:: TEXTO ::
<<<<

Lo que yo digo, esque en un efecto hecho con monedas es mas importante  "el mago" que el propio truco en sí, porque como dice Ella, el mago tiene que creer que la moneda a desaparecido y transmitir esa sensacion al publico... y en cambio con un truco de cartas, sabes perfectamente si te ha salido bien o mal...
nose si me esplico...  :Wink:

----------


## Ella

> alreves yo queria decir que la magia con monedas es mucho mas dificil.
> Lo que yo digo, esque en un efecto hecho con monedas es mas importante  "el mago" que el propio truco en sí, porque como dice Ella, el mago tiene que creer que la moneda a desaparecido y transmitir esa sensacion al publico... y en cambio con un truco de cartas, sabes perfectamente si te ha salido bien o mal...
> nose si me esplico...


bueeeeeeenos, eso es otra cosa...:D, ahora escribelo en la seccion de cartomagia y veras como se te hechan al cuello, jaja (es broma)

----------


## eskroler

jaja voy a ponerlo... pero si preguntan es porque tu me has obligado...

q nooooo  :Wink:  

 :P  :P  :P  :P MAÑANA FESTIVO EN MADRID :P  :P  :P  :P

----------


## newwave

bueno, yo creo que hagas lo que hagas debes de hacerlo bien y echarle morro.tu puedes tener el mejor efecto del mundo en tus manos que si no lo sabes interpretar.......sea lo que sea que hagas , debes de hacerlo como si de verdad estuviese sucediendo. supongo que de eso depende el exito o fracaso de un efecto.
incluso de lo mas simple puedes hacer una obra de arte

----------


## Ella

asi es newwave!!
por ejemplo, uno de los juegos faciles, el de la moneda atreves de la mano...si se hace dentro de un climax donde hay dinamismo: moneda aparece, desaparece, al bolsillo, vuelve a aprecer, y de un momento a toro, zas! atraviesa la mano, causa mucho mas efecto que si se hace el juego solo, e igual, a lo mejor si no se interpreta la gente ni se inmuta.

>>>>

:: REGISTROS EXTRAÍDOS ::
<<<<

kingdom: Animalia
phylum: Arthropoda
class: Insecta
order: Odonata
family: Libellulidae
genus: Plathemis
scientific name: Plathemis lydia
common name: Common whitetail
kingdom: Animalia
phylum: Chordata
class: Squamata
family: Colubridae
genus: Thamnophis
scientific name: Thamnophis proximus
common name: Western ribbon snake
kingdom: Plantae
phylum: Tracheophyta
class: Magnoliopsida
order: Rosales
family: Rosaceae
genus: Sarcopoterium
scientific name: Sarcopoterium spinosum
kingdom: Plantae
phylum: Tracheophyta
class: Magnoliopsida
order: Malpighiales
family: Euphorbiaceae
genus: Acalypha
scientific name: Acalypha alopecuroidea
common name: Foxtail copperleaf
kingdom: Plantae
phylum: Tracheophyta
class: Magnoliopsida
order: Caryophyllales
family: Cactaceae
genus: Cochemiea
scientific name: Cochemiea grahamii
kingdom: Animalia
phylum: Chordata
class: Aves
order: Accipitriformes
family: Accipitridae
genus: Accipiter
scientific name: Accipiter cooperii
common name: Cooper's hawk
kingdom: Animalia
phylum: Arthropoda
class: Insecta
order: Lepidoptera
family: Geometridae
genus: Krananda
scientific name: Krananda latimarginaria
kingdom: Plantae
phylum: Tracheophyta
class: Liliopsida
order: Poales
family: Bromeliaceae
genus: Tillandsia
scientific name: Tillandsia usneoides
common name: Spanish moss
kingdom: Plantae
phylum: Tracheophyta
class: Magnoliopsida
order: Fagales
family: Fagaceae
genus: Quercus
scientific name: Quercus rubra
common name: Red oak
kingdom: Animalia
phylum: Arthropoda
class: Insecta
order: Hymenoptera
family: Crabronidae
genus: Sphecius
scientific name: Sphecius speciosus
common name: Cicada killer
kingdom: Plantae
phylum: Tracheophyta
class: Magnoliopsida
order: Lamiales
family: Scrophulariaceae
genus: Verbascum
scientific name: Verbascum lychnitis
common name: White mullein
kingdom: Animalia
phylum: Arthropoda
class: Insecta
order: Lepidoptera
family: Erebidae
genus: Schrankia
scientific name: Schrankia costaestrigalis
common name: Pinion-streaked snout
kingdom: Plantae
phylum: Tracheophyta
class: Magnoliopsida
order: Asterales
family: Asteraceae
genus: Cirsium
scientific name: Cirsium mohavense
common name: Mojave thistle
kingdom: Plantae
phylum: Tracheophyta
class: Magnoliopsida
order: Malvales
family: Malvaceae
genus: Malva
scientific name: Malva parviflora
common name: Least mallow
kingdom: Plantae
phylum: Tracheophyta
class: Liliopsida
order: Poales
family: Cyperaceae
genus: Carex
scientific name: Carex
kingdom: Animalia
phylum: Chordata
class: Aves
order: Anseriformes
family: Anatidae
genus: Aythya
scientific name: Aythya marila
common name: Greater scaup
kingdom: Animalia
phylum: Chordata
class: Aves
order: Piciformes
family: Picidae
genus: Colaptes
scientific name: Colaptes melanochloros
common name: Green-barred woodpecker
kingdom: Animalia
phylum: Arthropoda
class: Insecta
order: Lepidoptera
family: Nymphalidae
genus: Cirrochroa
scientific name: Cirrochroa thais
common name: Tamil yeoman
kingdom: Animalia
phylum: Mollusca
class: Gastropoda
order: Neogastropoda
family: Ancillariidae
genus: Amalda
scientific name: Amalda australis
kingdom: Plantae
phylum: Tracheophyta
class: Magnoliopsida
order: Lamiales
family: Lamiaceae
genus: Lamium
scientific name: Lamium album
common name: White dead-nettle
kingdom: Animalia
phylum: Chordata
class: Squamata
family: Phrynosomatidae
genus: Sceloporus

>>>>

:: CONSIGNAS ::
1 – Responde brevemente estas preguntas sobre el hilo acerca de la magia con monedas:
(a) Según el primer mensaje, ¿con qué clase de truco se sabe perfectamente si ha salido bien o mal?
(b) ¿En qué sección propone Ella que se escriba esa opinión?
(c) ¿Qué anuncia eskroler para el día siguiente en Madrid?
2 – Devuelve sin ningún cambio el fragmento del hilo sobre magia con monedas que va de "bueno, yo creo" a "asi es newwave!!".
Los registros no intervienen en este ejercicio.

:: RESPUESTAS ::
1 –
(a) Con un truco de cartas.
(b) En la sección de cartomagia.
(c) Que es festivo.

2 –
bueno, yo creo que hagas lo que hagas debes de hacerlo bien y echarle morro.tu puedes tener el mejor efecto del mundo en tus manos que si no lo sabes interpretar.......sea lo que sea que hagas , debes de hacerlo como si de verdad estuviese sucediendo. supongo que de eso depende el exito o fracaso de un efecto.
incluso de lo mas simple puedes hacer una obra de arte

----------


## Ella

asi es newwave!!